How does one look upon such an ugly world and write poetry? “Poetry is dying,” her teacher tells her, and it’s easy to see why. Lee, whose films are filled with trains, taxis and buses, portrays this community as one filled with moral passengers: people who will continue to profit as long as their behaviour remains unchecked. Mi-ja works as a maid for an elderly man recovering from a stroke, who surreptitiously takes viagra instead of his regular pills in an attempt to trick her into stimulating his penis while she bathes him. Later, Mi-ja is told that a brash policeman at a poetry recital was demoted and sent to their rural town from the city for reporting internal corruption.

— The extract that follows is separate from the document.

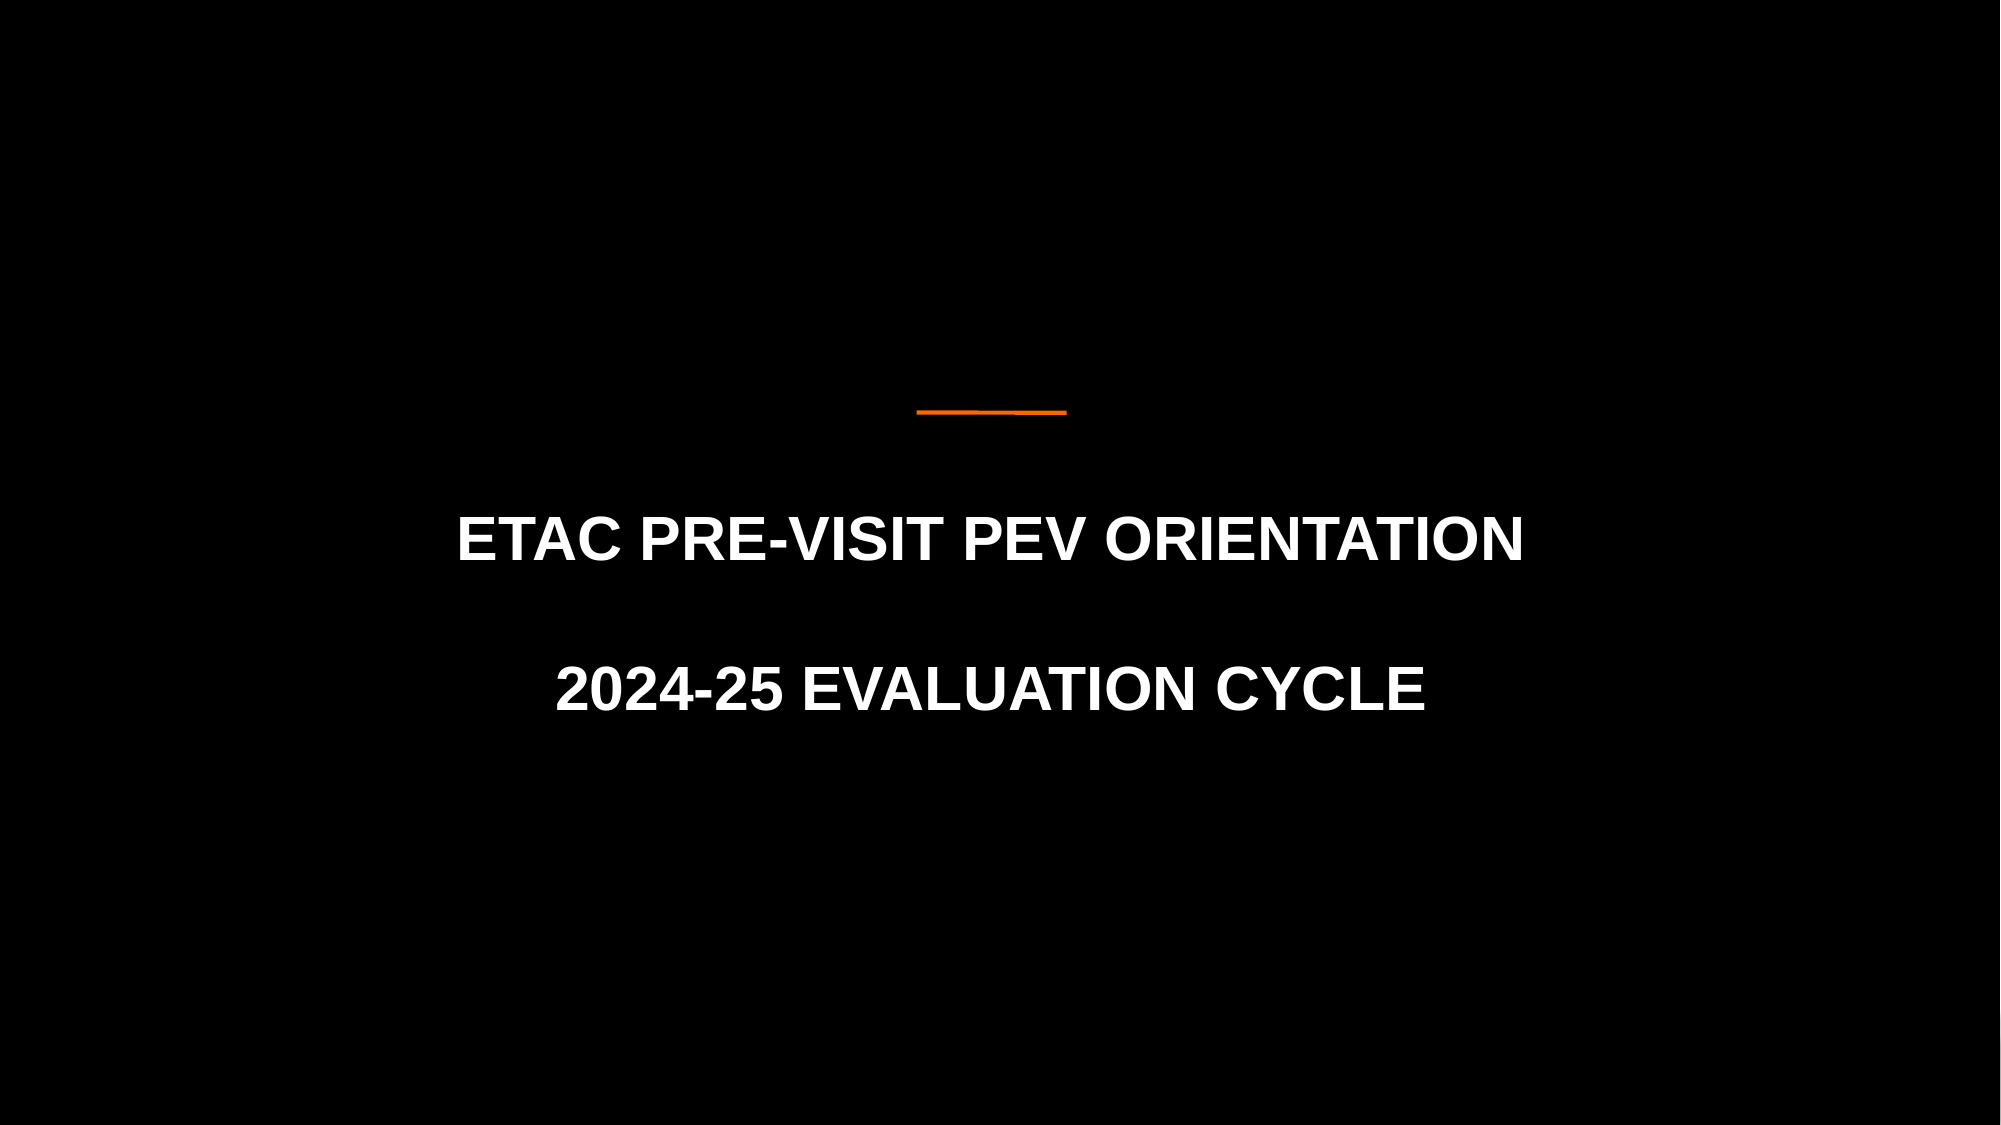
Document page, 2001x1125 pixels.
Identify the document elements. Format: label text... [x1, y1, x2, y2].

title ETAC PRE-VISIT PEV ORIENTATION 2024-25 EVALUATION CYCLE [249, 487, 1734, 734]
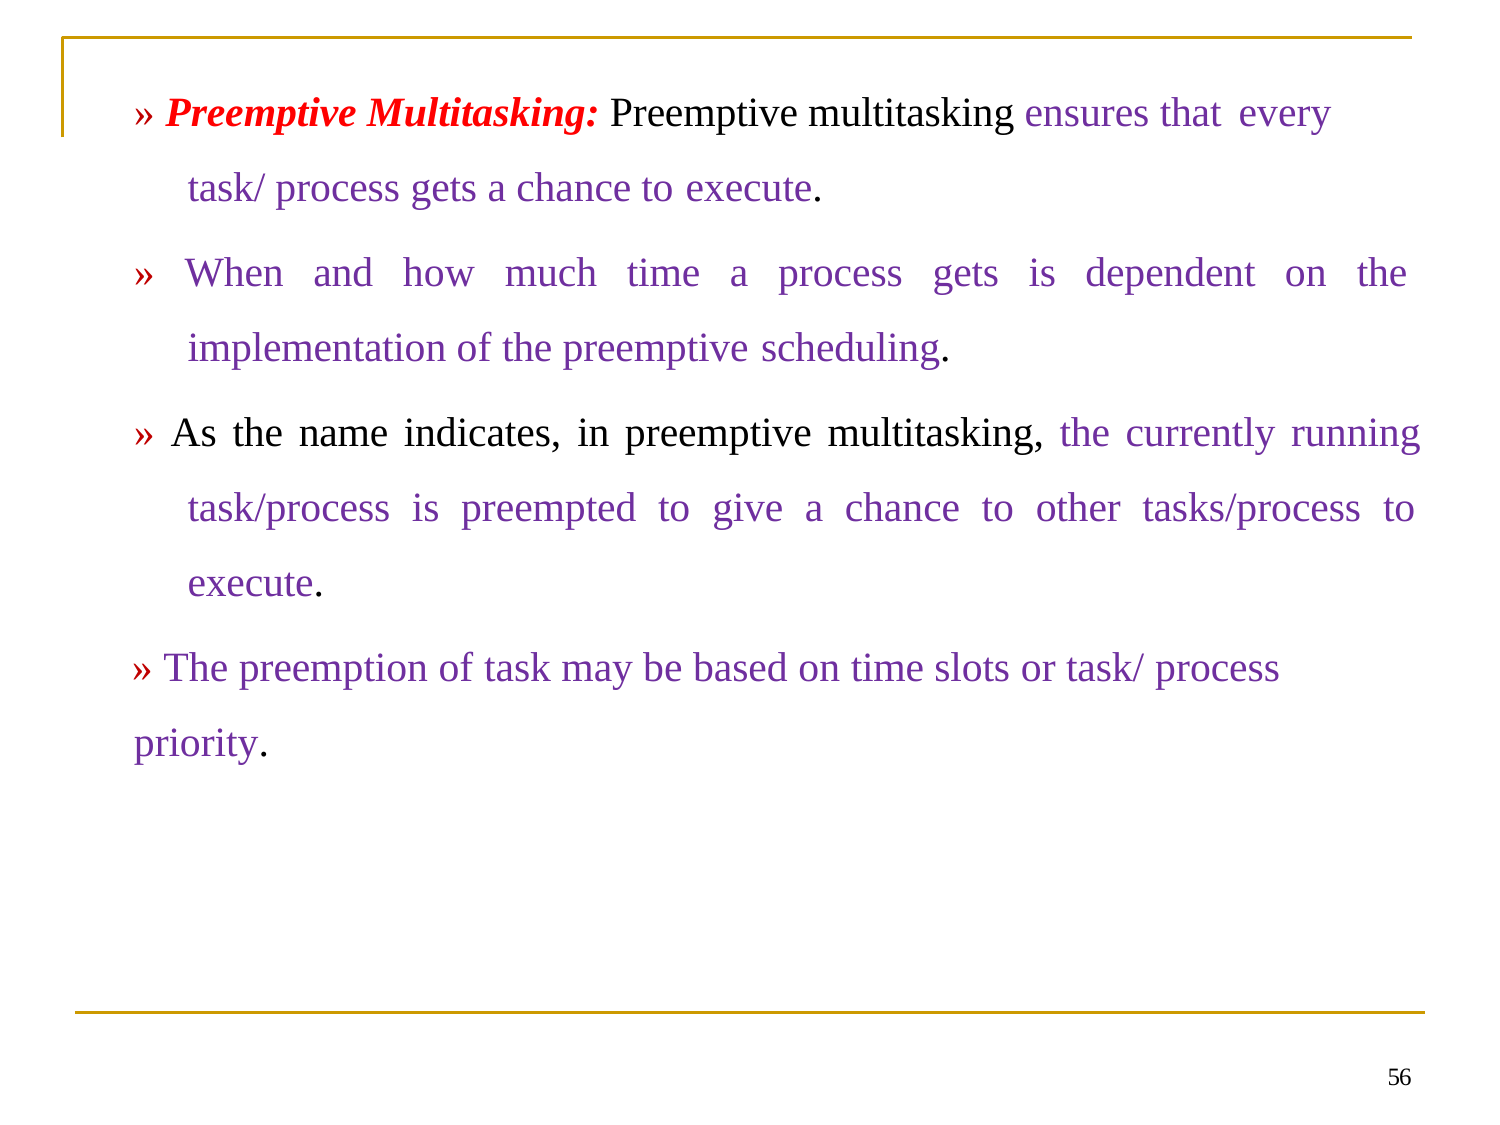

This world has been poisoned by wilful silence in the name of profit, yet Mi-ja, though stupefied by the behaviour of those around her, is single-minded in her determination to find some semblance of beauty, whether that’s the taste of a fallen apricot on the ground of an orchard or justice for an unpunished act of devastating violence. When her finished poem is finally revealed, she is the only person in her class to have written one. “It’s too difficult,” a woman says when asked why she hasn’t done the one thing the teacher asked of her. The rest of the class smile bashfully like schoolchildren, relieved in the knowledge that while they’ve wasted their time, they are not alone in doing so and therefore cannot realistically be made to feel bad about their failure. It’s easier to stay quiet than to speak up, and Lee leaves us with a room of poets with nothing to say, listening as the teacher begins to read the absent Mi-ja’s exorcistic poem aloud. This ordeal is over. Is there a future for poetry?